College of Pharmacy, Pharmaceutical Analysis Laboratory, Rady Faculty of Health Sciences, University of Manitoba, Winnipeg, MB, Canada.
J Pharm Pharm Sci. 2018;21(1s):309s-324s. doi: 10.18433/jpps30246.
Liver fatty acid binding protein (FABP1) is a cytoplasmic polypeptide that transports substrates throughout the cytosol and functions as an antioxidant. A common polymorphic variant, FABP1 T94A has a minor allele frequency of 26-38%, 8.3±1.9% homozygous in the human population. The purpose of this study was to mutate and isolate recombinant rat FABP1 to the T94A variant to evaluate the mutant's antioxidant activity using in vitro studies.
Site-directed mutagenesis was used to generate a mutation in rat cDNA within a pGEX-6p-2 vector. This plasmid was transformed into competent cells and cultured for expression of FABP1 T94A mutant. The mutated protein was purified using GSTrap Fastflow columns within an ÄKTA FPLC system. A 2,7-dichlorofluorescein (DCF) assay was used to screen the T94A variant antioxidant activity. Additionally, Thiobarbituric Acid Reactive Substances (TBARS) assay was used in determining T94A mutant antioxidant activity in hydrophilic and lipophilic environments through the use of the azo compounds AAPH and MeO-AMVN, respectively and in the presence and absence of the long-chain fatty acid palmitate and α-bromo palmitate.

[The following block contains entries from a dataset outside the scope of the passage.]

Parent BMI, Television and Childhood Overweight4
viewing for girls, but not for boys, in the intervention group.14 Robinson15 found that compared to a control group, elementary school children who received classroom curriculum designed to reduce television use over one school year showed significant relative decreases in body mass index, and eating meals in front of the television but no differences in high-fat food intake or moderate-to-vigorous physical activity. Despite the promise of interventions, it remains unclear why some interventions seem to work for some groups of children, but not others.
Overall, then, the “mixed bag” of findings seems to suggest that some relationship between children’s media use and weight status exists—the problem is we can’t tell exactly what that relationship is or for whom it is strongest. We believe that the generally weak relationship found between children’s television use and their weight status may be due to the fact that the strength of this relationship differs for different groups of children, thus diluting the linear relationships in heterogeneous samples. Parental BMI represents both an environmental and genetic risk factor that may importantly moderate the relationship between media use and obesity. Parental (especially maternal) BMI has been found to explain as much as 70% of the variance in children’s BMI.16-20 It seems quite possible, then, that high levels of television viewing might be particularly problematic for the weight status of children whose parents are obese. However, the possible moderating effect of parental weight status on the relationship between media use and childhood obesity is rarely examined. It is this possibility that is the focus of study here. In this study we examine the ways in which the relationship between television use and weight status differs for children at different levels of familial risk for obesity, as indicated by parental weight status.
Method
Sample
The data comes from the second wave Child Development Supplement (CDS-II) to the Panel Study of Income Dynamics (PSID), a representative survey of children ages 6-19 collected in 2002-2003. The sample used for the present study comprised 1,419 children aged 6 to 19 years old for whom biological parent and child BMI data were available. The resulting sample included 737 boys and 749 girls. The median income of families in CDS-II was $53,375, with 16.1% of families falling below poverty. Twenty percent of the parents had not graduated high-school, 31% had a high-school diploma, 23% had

Although the FABP1 T94A (20 μM) mutant significantly reduced DCF fluorescence compared to control (no protein; P< 0.001), there were no significant difference when compared to the wild-type (WT) FABP1. T94A was able to diminish the formation of malondialdehyde (MDA) in both lipophilic and hydrophilic systems. There were significant differences between T94A mutant and WT FABP1 at concentrations 1 and 10 μM (P< 0.05) in the hydrophilic milieu, however, this was not seen at 20 μM and also not seen in the lipophilic milieu at all concentrations. When T94A was pre-incubated with the long-chain fatty acids palmitate or α -bromo palmitate, MDA formation was decreased in both lipid peroxidation systems. There were no statistical differences between the WT FABP1 and T94A bound with fatty acids in both lipid peroxidation systems, however, there was a slight statistical difference when the T94A and WT FABP1 bound α-Br-PA in the AAPH lipid peroxidation system only.
The T94A has antioxidant activity in both hydrophilic and lipophilic environments. The T94A variant of FABP1 does not have a loss of function in regard to acting as an antioxidant but the extent of function may be influenced by ligand binding. We conclude that populations having the minor T94A allele frequency would have similar ROS scavenging potential as those with nascent FABP1.
肝脂肪酸结合蛋白(FABP1)是一种胞质多肽,可在整个细胞质中运输底物,并作为抗氧化剂发挥作用。常见的多态性变体 FABP1 T94A 的次要等位基因频率为 26-38%,人群中纯合子的频率为 8.3±1.9%。本研究的目的是突变并分离重组大鼠 FABP1 至 T94A 变体,以使用体外研究评估突变体的抗氧化活性。
使用定点突变在 pGEX-6p-2 载体中的大鼠 cDNA 中生成突变。将该质粒转化到感受态细胞中,并进行培养以表达 FABP1 T94A 突变体。使用 GSTrap Fastflow 柱在 ÄKTA FPLC 系统中纯化突变蛋白。使用 2,7-二氯荧光素(DCF)测定法筛选 T94A 变体的抗氧化活性。此外,通过使用偶氮化合物 AAPH 和 MeO-AMVN 分别在亲水和亲脂环境中以及在长链脂肪酸棕榈酸和α-溴代棕榈酸的存在和不存在下,使用硫代巴比妥酸反应物质(TBARS)测定法确定 T94A 突变体的抗氧化活性。
尽管 FABP1 T94A(20 μM)突变体与对照(无蛋白;P<0.001)相比显着降低了 DCF 荧光,但与野生型(WT)FABP1 相比无显着差异。T94A 能够减少亲脂和亲水系统中丙二醛(MDA)的形成。在亲水环境中,T94A 突变体和 WT FABP1 在浓度为 1 和 10 μM 时(P<0.05)有显着差异,但在 20 μM 时没有差异,在所有浓度下在亲脂环境中也没有差异。当 T94A 与长链脂肪酸棕榈酸或α-溴代棕榈酸预孵育时,两种脂质过氧化系统中的 MDA 形成均减少。在两种脂质过氧化系统中,WT FABP1 和与脂肪酸结合的 T94A 之间没有统计学差异,但是当 T94A 和 WT FABP1 在 AAPH 脂质过氧化系统中仅与α-Br-PA 结合时,存在略微的统计学差异。
T94A 在亲水和亲脂环境中均具有抗氧化活性。FABP1 的 T94A 变体在作为抗氧化剂方面没有功能丧失,但功能的程度可能受配体结合的影响。我们得出的结论是,具有较小 T94A 等位基因频率的人群可能具有与新生 FABP1 相似的 ROS 清除潜力。